=== Section Start ===

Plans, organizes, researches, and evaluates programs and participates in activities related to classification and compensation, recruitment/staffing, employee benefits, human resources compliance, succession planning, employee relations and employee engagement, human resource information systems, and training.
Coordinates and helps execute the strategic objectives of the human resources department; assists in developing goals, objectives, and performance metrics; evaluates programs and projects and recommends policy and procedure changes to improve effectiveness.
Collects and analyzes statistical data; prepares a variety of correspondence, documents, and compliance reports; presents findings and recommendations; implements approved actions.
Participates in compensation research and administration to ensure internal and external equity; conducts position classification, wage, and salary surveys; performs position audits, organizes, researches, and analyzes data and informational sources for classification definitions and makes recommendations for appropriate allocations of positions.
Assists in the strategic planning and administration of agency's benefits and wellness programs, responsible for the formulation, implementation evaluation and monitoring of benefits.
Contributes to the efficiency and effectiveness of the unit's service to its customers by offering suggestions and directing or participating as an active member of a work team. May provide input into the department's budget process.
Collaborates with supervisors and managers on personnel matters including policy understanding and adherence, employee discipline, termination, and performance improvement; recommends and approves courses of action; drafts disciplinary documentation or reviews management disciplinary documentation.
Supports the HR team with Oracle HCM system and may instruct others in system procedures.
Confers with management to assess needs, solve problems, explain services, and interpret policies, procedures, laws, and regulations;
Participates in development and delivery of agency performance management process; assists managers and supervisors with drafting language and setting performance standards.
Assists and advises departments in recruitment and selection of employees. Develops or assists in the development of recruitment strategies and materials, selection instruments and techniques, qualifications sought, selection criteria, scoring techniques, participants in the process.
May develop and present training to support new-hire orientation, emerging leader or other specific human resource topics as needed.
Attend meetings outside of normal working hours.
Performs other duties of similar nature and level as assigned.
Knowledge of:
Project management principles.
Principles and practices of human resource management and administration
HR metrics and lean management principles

=== Section End ===

**THE PROBLEM:** Copy out only the lines running from the beginning of the data to the line with "Coordinates and helps", both ends included.

**SOLUTION TO THE EXERCISE:**
Plans, organizes, researches, and evaluates programs and participates in activities related to classification and compensation, recruitment/staffing, employee benefits, human resources compliance, succession planning, employee relations and employee engagement, human resource information systems, and training.
Coordinates and helps execute the strategic objectives of the human resources department; assists in developing goals, objectives, and performance metrics; evaluates programs and projects and recommends policy and procedure changes to improve effectiveness.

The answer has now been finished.